Allowing for the constituency results already projected, and once more assuming uniform national swings since 2016, our new poll projects the following overall results for the Assembly’s regional list seats:
North Wales: 2 Plaid, 1 Conservative, 1 Brexit Party
Mid & West Wales: 2 Labour, 1 Plaid, 1 Brexit Party
South Wales West: 2 Conservative, 2 Plaid
South Wales Central: 2 Conservative, 1 Plaid, 1 Brexit Party
South Wales East: 2 Conservative, 1 Brexit Party, 1 UKIP
These figures therefore generate the following overall result for the National Assembly:
Labour: 23 seats (21 constituency, 2 regional)
Plaid Cymru: 16 seats (10 constituency, 6 regional)
Conservatives: 15 seats (8 constituency, 7 regional)

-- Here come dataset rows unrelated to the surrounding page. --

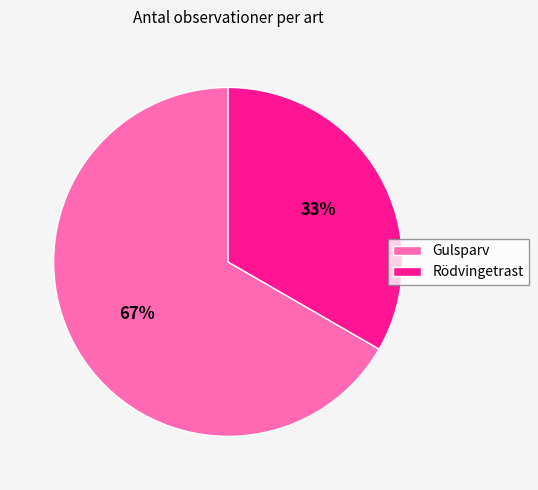

Count the number of slices in the pie.

2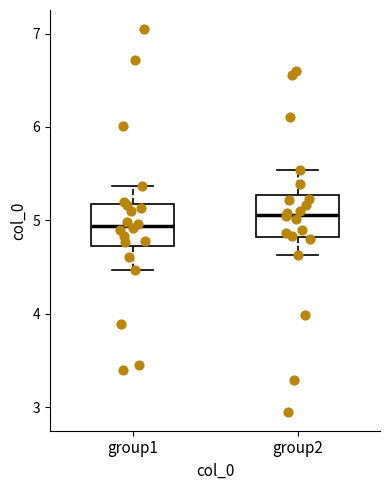

Reading left to right, read every box against the y-axis: the position of its median line, the range the box covers, and the ends of its whiskers. The values are not printed on the chart, so give them approximately, as read against the axis.

group1: median 4.9, box 4.7 to 5.2, whiskers 4.5 to 5.4
group2: median 5.1, box 4.8 to 5.3, whiskers 4.6 to 5.5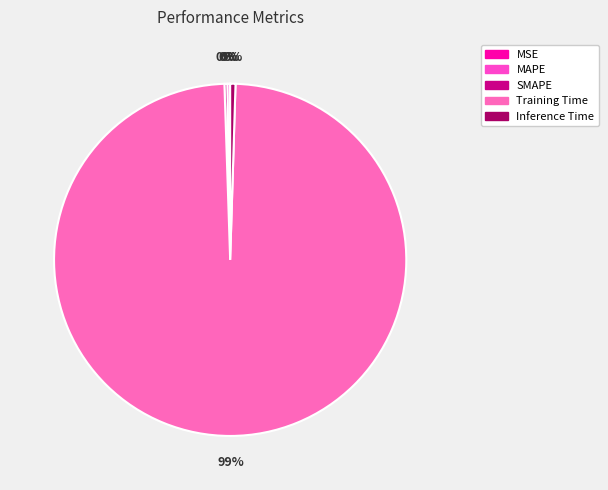

What portion of the pie excludes Inference Time?

99.5%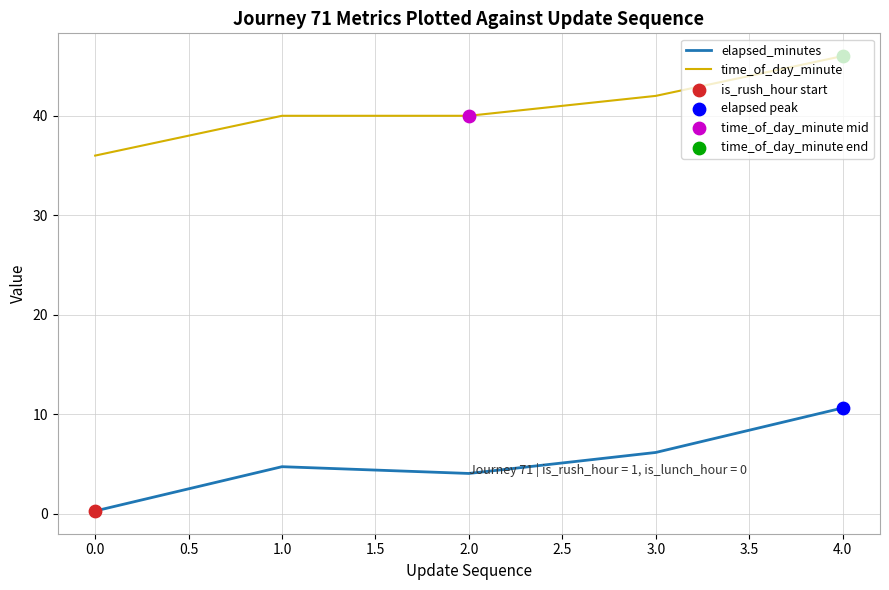

What is the spread (max minus min) of values at 1.0?

35.3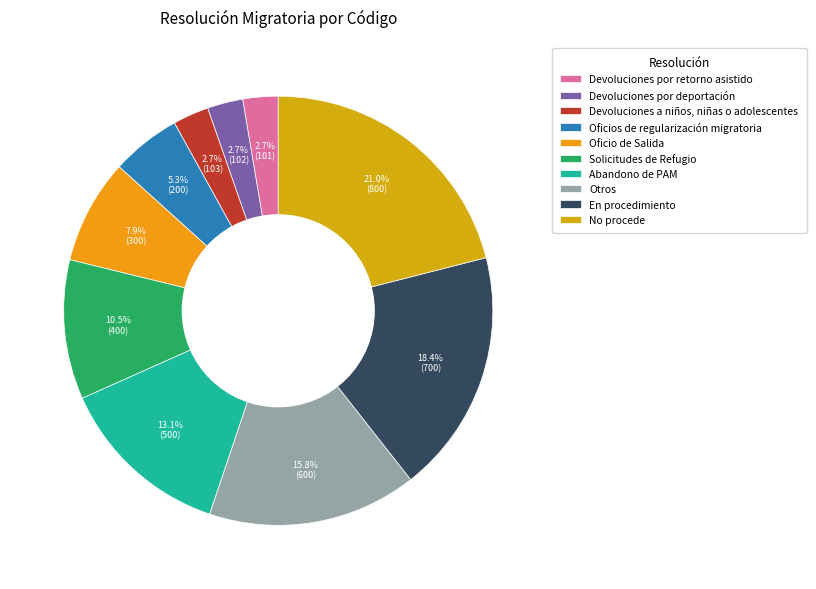

Count the number of slices in the pie.

10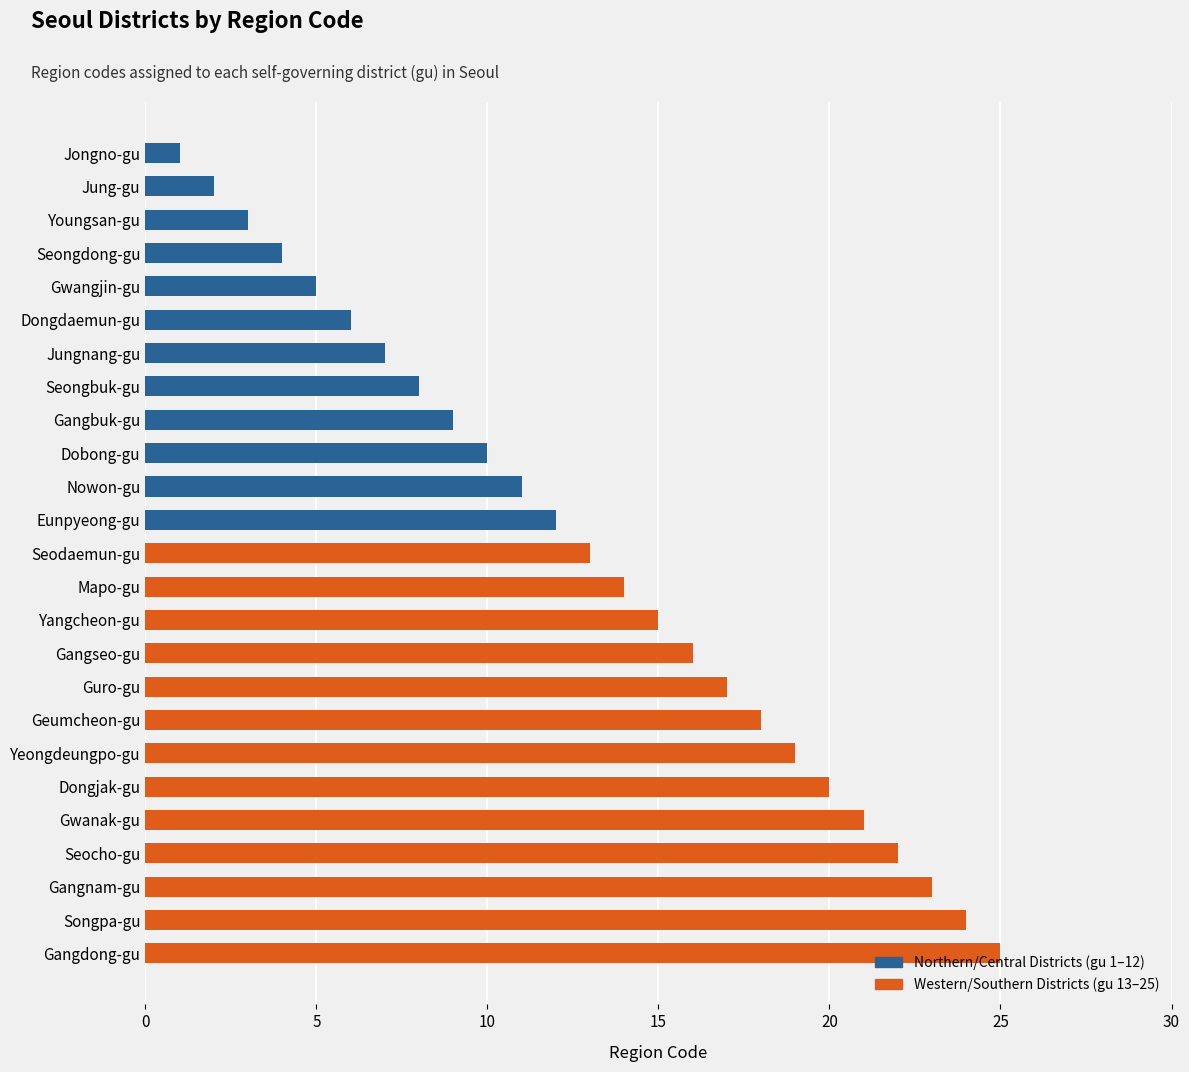

What is the label of the 10th bar from the left?

Dobong-gu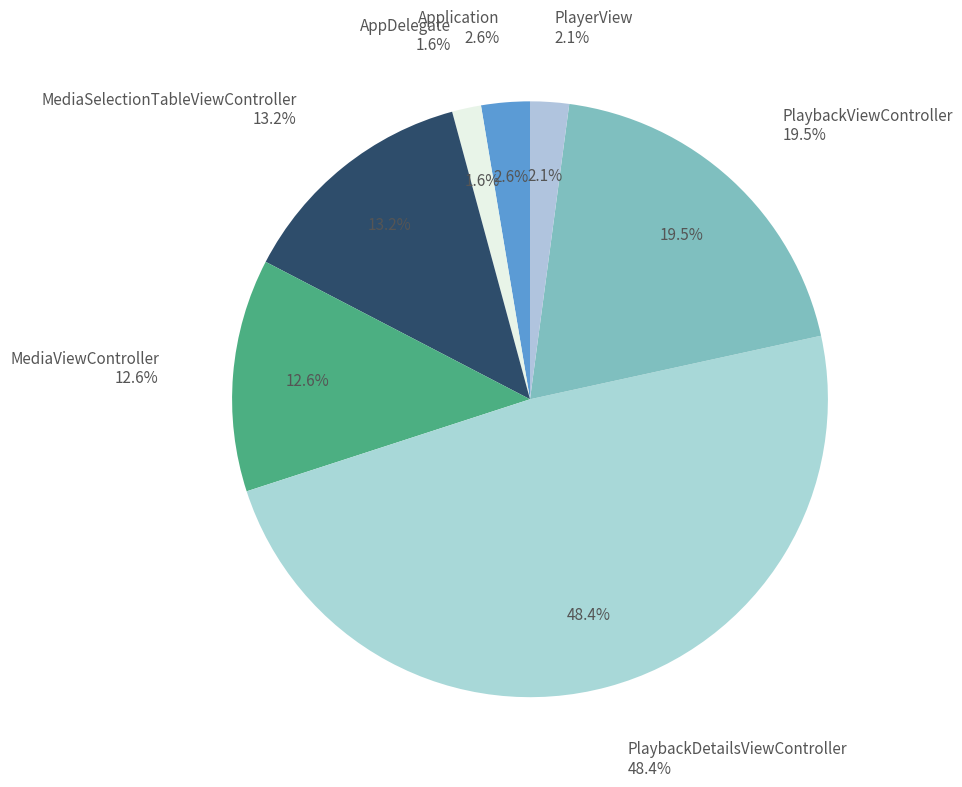

How many segments does this pie chart have?

7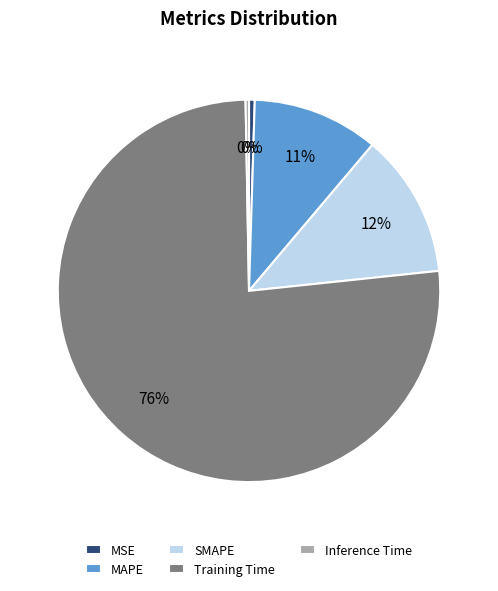

Is there a majority slice in this chart?

Yes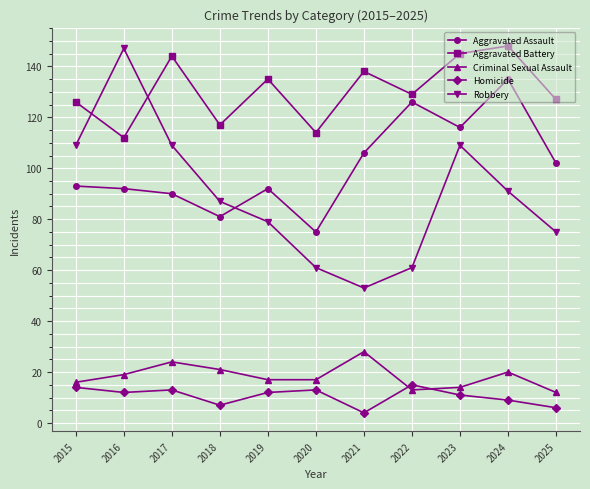

Which category has the highest value in the Criminal Sexual Assault series?

2021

Brexit Party: 4 seats (4 regional)
Liberal Democrats: 1 seat (1 constituency)
UKIP: 1 seats (1 regional)
In short, this new poll projects the Brexit party to come from nowhere to win four seats within the Assembly. But before people get too carried away with this, a few health warnings. First, my periodic reminder that uniform national swing is only a ‘rough and ready’ guide to how opinion poll results – even if they are accurate at the national level – would translate into constituency and regional results. Second, it is innately difficult to know how to compute projections for a completely new party. For this poll I have projected both the Brexit Party and Change UK to have even support levels across Wales; absent any detailed hard data on their geographical distribution of support, I think there is no other sensible way to proceed. But in reality, any party will have stronger and weaker areas. Third: on the poll, the regional seats – and particularly the final seats allocated in each region – are coming down to very tiny margins. With polls that have a certain ‘margin of error’ on estimates of support, it would take very little for the seats currently projected to go to the Brexit party to instead be allocated elsewhere – such as to Change UK.
More generally, this poll gives a broader insight into the current state of party politics in Wales, and indeed across Britain. And what the poll says, above all, is that our traditional two leading parties are in some trouble. Their failings are losing them support. While the voters of Wales have not yet coalesced around a single alternative, the potential for other parties to gain support is very considerable. With further troubles for the Conservative-Labour duopoly likely to lie ahead, we should not assume that their dominance of electoral politics in Wales will continue.Ja
YouGov interviewed a nationally representative sample of 1,025 adults in Wales online between 2-5 April 2019.